In this case the decision of the Police Appeals Tribunal was one within its powers to make. The appeal was dismissed for want of prosecution, though, according to the statement in support of the application, the appeal was heard by the Tribunal at Port Moresby. In an affidavit made on 5 December 1989 the applicant himself states that on an unspecified date he appeared before the Tribunal with his lawyer and the decision was made. He says further that while driving home from attending that Tribunal hearing he was told by his counsel that his appeal had been dismissed.
It may be the appeal was heard except for final submissions but as no comment or submission was made clarifying this, the Court is left with only the applicant’s original assertion that he was not heard and with the Police Tribunal’s notice of having given him opportunity to be heard and the notice of dismissal of the appeal for failure to prosecute that appeal. The Court accepts that the applicant’s appeal was finally dismissed for want of prosecution and that, in that sense, the applicant did not present his case.
It is the applicant’s case that he was prevented from presenting his case through the default of his lawyer. But that claim does not in fact reveal any fault in the decision of the Police Appeals Tribunal. Essentially the applicant was granted the opportunity of presenting his case on appeal before the Police Appeals Tribunal and failed to do so. He engaged counsel and whether the failure to take advantage of the appeal procedure open to him is his own fault or that of counsel it is certainly not a fault of the Tribunal. It has only made a decision it was empowered to make; namely to dismiss an appeal not followed through.
I am not aware of any claims for relief being made in this Court based on the failure of counsel to ensure proper conduct of a claimant’s case. The matter was recently decided in the United Kingdom.
In Al-Mehdawi v Secretary of State for the Home Department [1989] 3 All ER 843, the House of Lords decided that a party to a dispute who had been afforded an opportunity to present his case but who had lost the opportunity to have his case heard through the default of the legal advisers to whom he had entrusted the conduct of the dispute on his behalf, could not complain that there had been procedural impropriety or that natural justice had been denied to him, and it made no difference whether the matter in dispute raised private law or public law issues. This conclusion is one which is to my mind in accord with the general principles of Papua New Guinea Law, one with which I agree and which adopt.

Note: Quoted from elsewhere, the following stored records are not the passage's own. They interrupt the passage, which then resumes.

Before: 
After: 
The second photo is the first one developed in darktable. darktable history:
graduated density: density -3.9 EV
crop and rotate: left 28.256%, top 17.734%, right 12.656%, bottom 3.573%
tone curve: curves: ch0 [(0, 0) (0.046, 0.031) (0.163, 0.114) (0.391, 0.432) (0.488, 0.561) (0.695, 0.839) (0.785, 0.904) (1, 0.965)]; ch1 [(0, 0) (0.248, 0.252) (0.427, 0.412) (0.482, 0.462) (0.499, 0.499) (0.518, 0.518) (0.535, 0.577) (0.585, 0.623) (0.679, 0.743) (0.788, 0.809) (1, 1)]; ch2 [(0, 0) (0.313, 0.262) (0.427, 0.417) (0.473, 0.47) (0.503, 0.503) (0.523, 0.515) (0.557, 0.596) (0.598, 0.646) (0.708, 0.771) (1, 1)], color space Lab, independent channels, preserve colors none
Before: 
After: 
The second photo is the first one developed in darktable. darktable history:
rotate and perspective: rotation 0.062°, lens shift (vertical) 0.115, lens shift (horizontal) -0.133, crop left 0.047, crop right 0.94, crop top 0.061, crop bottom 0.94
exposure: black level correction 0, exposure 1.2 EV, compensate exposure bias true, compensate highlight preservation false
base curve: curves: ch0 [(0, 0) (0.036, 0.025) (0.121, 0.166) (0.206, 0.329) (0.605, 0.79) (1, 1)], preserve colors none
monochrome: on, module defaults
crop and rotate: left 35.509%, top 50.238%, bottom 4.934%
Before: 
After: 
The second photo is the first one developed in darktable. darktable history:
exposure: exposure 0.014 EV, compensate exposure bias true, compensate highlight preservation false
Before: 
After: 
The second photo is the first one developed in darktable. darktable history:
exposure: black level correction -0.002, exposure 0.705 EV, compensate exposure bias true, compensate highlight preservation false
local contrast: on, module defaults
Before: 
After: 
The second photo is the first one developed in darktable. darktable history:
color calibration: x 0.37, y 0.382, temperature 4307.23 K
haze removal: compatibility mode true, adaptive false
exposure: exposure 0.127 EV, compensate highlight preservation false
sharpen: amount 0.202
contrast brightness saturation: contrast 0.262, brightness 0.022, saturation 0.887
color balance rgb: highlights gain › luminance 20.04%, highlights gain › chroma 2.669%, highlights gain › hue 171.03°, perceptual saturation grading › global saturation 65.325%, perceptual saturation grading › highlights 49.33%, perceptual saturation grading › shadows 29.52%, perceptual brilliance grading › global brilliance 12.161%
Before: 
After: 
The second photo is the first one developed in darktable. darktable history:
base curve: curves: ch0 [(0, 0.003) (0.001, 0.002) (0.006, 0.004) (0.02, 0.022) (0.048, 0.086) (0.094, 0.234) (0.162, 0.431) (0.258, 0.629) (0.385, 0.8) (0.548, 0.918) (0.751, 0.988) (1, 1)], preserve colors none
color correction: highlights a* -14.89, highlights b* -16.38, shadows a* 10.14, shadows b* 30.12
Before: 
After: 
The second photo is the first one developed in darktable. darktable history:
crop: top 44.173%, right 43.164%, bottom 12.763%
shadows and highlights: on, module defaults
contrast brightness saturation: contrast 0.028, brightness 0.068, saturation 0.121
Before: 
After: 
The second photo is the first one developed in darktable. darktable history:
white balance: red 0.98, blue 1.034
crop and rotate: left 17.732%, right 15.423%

There are two further reasons to my mind why this application cannot succeed. First, the obvious delays in pursuing this application for review. From at least August 1987, the applicant was aware of the dismissal of his appeal and, even taking into account the supposed fault of his legal advisers, an inordinate delay has elapsed in making this application for review. Here, to my mind there has been no indication of a vigorous pursuit of the application for review.
The second reason is that the lapse of time since the applicant’s dismissal from the Police Force is such that even if his application were found to have merit, to now order the Police Tribunal to rehear the matter four years later, is neither practical or reasonable. In terms of O 16, r 4 of the National Court Rules it would be quite detrimental to good administration.
The essence of this matter is that the applicant, convicted of a criminal assault on fellow police officers, sought to mitigate the penalty that the disciplinary proceedings imposed on him. Now, some four years after the event, this Court could not reasonably order the whole matter to be reviewed to enable the applicant to repeat his case for reinstatement in the Force. The administration of the Police Force has moved on since then and in this case the clock cannot be put back. Accordingly, the application is dismissed.
Application dismissed
Lawyer for the applicant: Public Solicitor.
Lawyer for the defendant: Public Prosecutor.